Lié à un arbre du rivage, un cadavre leur barrait le chemin. C’était celui de l’un des deux matelots nantais. Il était presque méconnaissable, tant l’aveugle rage de ses meurtriers s’était acharnée sur lui. En outre des blessures mortelles, par lesquelles s’étaient vidées les artères en une flaque rouge, sur le sol, la face du malheureux était tailladée de plus de vingt coups de couteau. Les yeux arrachés, les oreilles coupées gisaient aux pieds de la lamentable dépouille.
L’infortuné était-il tombé sous les coups de son compagnon, dont on ne retrouvait les traces nulle part, ou avait-il succombé sous l’attaque de toute une bande survenant à l’improviste ?
Alain et le docteur Perrot étaient partagés d’avis. Ils furent promptement mis d’accord par la concise sentence d’Ervoan, mis à son tour en présence du cadavre.

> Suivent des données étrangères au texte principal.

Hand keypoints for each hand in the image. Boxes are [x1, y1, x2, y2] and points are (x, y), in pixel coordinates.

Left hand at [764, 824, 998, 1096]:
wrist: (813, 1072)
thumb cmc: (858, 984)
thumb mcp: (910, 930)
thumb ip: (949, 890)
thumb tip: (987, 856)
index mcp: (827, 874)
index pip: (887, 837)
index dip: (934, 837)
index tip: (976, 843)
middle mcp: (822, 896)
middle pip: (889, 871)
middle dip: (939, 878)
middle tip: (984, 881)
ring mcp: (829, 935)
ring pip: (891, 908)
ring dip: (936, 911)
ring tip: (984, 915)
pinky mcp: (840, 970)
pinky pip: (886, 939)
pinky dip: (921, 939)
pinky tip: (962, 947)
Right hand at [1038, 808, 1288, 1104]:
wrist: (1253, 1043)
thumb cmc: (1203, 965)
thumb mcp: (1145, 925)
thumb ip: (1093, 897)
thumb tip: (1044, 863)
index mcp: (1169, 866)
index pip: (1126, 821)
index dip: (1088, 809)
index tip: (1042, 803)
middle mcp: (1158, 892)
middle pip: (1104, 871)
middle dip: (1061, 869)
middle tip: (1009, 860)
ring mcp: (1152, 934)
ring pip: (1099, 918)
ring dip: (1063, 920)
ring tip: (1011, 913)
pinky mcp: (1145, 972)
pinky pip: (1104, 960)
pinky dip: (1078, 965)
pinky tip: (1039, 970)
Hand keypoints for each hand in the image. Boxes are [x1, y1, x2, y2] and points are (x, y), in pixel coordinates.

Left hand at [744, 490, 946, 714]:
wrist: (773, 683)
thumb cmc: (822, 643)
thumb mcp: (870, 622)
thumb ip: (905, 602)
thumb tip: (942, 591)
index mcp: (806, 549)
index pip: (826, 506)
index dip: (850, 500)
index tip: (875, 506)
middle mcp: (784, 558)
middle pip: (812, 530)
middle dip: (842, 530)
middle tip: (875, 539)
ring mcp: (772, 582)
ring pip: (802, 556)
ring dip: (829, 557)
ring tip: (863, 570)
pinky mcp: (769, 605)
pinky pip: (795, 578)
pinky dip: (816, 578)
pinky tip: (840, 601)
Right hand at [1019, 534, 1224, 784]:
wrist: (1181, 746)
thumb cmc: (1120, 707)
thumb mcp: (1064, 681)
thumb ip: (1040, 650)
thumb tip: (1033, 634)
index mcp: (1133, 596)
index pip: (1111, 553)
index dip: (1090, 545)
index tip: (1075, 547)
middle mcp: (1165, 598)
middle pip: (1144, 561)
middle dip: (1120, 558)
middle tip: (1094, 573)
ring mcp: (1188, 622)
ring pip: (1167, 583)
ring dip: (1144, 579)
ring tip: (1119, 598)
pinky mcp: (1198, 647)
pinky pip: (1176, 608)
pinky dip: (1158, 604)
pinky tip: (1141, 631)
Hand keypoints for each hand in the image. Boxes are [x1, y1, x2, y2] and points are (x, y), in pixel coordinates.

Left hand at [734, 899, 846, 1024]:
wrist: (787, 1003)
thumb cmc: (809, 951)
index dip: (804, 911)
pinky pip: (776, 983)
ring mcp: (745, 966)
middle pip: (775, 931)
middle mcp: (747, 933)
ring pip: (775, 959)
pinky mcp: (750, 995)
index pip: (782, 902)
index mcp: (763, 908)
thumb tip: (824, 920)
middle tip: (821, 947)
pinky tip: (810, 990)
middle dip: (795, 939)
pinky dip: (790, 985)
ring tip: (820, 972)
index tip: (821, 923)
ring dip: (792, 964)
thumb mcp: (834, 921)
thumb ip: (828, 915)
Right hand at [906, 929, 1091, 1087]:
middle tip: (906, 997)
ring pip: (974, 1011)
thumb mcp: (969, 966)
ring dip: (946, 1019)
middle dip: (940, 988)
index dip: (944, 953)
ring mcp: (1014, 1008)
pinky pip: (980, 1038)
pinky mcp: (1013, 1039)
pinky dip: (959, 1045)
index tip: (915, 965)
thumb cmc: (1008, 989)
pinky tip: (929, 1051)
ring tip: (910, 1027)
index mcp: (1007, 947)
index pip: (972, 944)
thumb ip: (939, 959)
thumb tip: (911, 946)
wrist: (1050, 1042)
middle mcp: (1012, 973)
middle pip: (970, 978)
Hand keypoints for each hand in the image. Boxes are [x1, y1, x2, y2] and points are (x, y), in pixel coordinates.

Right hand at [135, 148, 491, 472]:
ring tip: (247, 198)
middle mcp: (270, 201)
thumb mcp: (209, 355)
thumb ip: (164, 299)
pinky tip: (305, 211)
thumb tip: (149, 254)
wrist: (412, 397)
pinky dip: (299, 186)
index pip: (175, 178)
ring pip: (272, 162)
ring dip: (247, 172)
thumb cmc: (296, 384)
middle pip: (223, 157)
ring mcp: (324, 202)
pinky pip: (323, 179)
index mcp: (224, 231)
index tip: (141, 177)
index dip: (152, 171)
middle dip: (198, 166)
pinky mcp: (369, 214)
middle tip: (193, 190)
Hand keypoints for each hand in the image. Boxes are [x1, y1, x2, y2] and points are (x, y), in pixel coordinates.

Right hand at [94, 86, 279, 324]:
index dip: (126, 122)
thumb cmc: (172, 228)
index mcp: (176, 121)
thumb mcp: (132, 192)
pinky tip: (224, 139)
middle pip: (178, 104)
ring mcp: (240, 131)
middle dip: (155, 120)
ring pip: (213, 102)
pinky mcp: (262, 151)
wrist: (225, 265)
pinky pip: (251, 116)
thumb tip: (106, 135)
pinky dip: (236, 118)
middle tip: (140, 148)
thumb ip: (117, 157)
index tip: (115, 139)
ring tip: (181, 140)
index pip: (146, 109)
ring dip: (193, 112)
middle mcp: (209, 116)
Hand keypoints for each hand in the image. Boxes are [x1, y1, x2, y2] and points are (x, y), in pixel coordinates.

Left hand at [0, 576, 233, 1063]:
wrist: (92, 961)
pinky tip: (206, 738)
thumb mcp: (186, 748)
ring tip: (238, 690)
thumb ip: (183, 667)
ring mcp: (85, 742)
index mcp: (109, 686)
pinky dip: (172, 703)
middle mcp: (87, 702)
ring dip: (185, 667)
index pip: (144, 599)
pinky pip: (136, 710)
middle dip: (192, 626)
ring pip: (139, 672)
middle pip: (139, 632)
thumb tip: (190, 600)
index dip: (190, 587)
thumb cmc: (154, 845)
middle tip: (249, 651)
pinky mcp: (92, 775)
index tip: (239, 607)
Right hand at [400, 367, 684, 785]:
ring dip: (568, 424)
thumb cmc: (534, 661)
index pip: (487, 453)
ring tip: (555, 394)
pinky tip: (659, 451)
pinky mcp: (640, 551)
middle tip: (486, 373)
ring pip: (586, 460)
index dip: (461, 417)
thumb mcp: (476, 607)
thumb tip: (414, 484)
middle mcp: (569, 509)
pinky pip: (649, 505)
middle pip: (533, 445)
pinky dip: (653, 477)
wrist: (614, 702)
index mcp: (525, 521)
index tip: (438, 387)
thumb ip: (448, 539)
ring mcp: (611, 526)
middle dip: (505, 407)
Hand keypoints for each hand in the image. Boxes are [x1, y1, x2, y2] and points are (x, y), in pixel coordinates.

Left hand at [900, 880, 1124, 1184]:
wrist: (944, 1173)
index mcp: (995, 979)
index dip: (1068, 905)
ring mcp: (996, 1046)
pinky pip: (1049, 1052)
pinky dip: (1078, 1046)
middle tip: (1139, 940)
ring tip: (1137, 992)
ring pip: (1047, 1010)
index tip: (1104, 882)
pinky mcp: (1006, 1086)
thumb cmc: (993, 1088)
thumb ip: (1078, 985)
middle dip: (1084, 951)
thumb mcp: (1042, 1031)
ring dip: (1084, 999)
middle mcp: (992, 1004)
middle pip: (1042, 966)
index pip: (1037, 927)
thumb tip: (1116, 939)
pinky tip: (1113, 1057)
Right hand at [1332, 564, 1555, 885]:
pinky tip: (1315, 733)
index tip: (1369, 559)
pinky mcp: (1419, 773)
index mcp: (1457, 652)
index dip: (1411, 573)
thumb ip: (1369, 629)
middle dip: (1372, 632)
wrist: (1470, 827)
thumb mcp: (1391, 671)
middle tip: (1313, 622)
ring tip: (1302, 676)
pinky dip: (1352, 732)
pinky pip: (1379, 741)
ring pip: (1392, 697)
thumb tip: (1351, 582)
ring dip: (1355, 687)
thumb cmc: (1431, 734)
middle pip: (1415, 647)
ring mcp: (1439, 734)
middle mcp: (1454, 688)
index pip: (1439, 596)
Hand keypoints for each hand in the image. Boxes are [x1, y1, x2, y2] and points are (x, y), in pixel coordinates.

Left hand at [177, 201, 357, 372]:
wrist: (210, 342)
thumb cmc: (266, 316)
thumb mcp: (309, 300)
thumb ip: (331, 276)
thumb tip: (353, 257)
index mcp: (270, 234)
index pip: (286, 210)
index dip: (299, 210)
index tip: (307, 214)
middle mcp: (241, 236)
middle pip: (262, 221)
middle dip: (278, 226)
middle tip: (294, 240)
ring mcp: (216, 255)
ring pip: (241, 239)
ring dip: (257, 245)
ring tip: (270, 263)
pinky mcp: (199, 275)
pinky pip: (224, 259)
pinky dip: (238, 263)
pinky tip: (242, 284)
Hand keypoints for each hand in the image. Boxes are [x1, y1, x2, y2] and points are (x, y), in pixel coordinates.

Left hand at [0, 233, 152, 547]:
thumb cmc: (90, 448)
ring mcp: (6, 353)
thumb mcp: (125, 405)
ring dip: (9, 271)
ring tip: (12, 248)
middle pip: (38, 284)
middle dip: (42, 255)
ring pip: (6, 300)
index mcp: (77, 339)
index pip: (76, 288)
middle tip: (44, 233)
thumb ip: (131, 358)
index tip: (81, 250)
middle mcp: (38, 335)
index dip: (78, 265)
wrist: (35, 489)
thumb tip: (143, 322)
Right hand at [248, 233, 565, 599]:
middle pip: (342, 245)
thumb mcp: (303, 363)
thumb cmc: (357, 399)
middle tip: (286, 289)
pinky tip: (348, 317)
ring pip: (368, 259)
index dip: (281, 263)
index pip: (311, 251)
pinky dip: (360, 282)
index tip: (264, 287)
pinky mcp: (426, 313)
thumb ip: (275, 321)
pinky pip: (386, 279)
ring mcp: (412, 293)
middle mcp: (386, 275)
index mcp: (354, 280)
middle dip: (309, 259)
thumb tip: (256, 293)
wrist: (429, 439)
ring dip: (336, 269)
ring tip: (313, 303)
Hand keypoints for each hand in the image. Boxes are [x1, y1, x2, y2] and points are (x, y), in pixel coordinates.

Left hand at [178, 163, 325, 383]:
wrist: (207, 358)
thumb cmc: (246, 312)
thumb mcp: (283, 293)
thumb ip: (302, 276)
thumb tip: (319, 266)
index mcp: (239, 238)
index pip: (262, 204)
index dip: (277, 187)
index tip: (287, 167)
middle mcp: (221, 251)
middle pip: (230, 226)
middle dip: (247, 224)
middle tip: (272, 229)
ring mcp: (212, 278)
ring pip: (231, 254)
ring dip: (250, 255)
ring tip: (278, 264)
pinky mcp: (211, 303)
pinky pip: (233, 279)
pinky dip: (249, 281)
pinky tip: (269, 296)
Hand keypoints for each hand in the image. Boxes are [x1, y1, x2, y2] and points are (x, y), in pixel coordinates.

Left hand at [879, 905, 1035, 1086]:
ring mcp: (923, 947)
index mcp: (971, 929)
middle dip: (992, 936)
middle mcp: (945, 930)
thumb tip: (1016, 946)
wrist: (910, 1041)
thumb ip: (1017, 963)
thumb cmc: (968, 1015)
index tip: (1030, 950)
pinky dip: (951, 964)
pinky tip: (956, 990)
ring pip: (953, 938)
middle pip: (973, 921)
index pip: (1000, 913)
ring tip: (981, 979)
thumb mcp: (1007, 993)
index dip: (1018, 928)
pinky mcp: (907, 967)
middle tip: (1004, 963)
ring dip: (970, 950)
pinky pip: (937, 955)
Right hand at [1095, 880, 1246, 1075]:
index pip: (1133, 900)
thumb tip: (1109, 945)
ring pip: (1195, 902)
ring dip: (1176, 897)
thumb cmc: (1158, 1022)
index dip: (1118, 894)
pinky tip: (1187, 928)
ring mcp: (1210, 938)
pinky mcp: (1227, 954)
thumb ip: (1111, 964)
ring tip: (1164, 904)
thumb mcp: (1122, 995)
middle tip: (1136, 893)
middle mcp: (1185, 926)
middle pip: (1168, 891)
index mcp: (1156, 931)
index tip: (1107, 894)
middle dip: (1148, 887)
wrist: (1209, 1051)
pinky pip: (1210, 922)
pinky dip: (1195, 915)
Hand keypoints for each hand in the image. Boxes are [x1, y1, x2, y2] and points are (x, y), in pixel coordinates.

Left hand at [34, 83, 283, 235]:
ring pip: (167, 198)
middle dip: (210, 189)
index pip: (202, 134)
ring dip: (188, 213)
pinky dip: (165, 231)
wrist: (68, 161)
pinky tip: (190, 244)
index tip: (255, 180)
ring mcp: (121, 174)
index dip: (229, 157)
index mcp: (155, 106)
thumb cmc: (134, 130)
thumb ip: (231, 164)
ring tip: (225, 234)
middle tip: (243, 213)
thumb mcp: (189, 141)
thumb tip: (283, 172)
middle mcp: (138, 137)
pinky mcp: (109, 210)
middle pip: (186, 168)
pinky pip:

« Ricardo Lopez, prononça gravement le Breton. Le Cacique est dans la rivière. Nous sommes aux mains de nos ennemis.
– Que Dieu nous sauve ! » conclut religieusement Mme Hénault.
Yves Plonévez avait raison. Ricardo Lopez et le Cacique étaient passés par là, accomplissant leur hideuse besogne.
Le yacht maudit avait mis à profit les fonds subsistants de la crue pour se porter, à toute vitesse, à la rencontre de la Grâce de Dieu.
Gonzalo Wickham ne se dissimulait point que la prise du brick ne serait pas facile. Bien qu’il ignorât le chiffre de son équipage, il ne pouvait douter que celui-ci fût composé d’hommes robustes et courageux, prêts à lui vendre chèrement leurs vies.
Mais jamais occasion meilleure ne s’était offerte à lui de mettre la main, d’un seul coup, sur d’aussi précieux otages. Mme Hénault morte ou prisonnière, Pablo reconquis pour être, ultérieurement, revendu ou dépossédé, une telle proie valait bien qu’on risquât quelques mauvais coups pour s’en rendre maîtres.
Et, quant à ce qu’il adviendrait par la suite, le brigand n’y voulait pas songer encore. Ou plutôt, il se disait qu’un bateau de la vitesse du Cacique pourrait toujours déjouer les poursuites de ses ennemis et franchir, de nuit, la zone dangereuse entre Boké et la mer.
Au delà, c’était l’espace, c’était la liberté.
Il vint donc droit à la crique où s’abritait le brick.
Il s’était attendu à la résistance. Grande fut sa joie en se trouvant en présence d’un navire vide, n’ayant que deux hommes pour le défendre.
Et, pourtant, même dans ces conditions, exceptionnellement favorables, la capture n’alla pas sans dommage pour l’assaillant.
En effet, les deux hommes restés à bord de la Grâce de Dieu s’apprêtèrent à une furieuse défense.
Mais le nombre était trop considérable. Vingt-cinq pirates montèrent à l’abordage du brick. Surpris et tournés, les matelots eurent à peine le temps de décharger une ou deux fois leurs revolvers. L’un d’eux fut abattu d’un coup de poignard qui lui ouvrit le bras. L’autre, un hercule, se défendit, un quart d’heure, une hache au poing, et atteint de dix blessures, fut traîné à terre où, après l’avoir lié à un tronc d’arbre de la rive, les bandits l’égorgèrent avec un raffinement infernal de cruauté.
Ce fut ce cadavre que retrouvèrent Mme Hénault et ses compagnons.
La première victime ne fut point immolée.
Ricardo Lopez avait donné un conseil de prudence à son chef.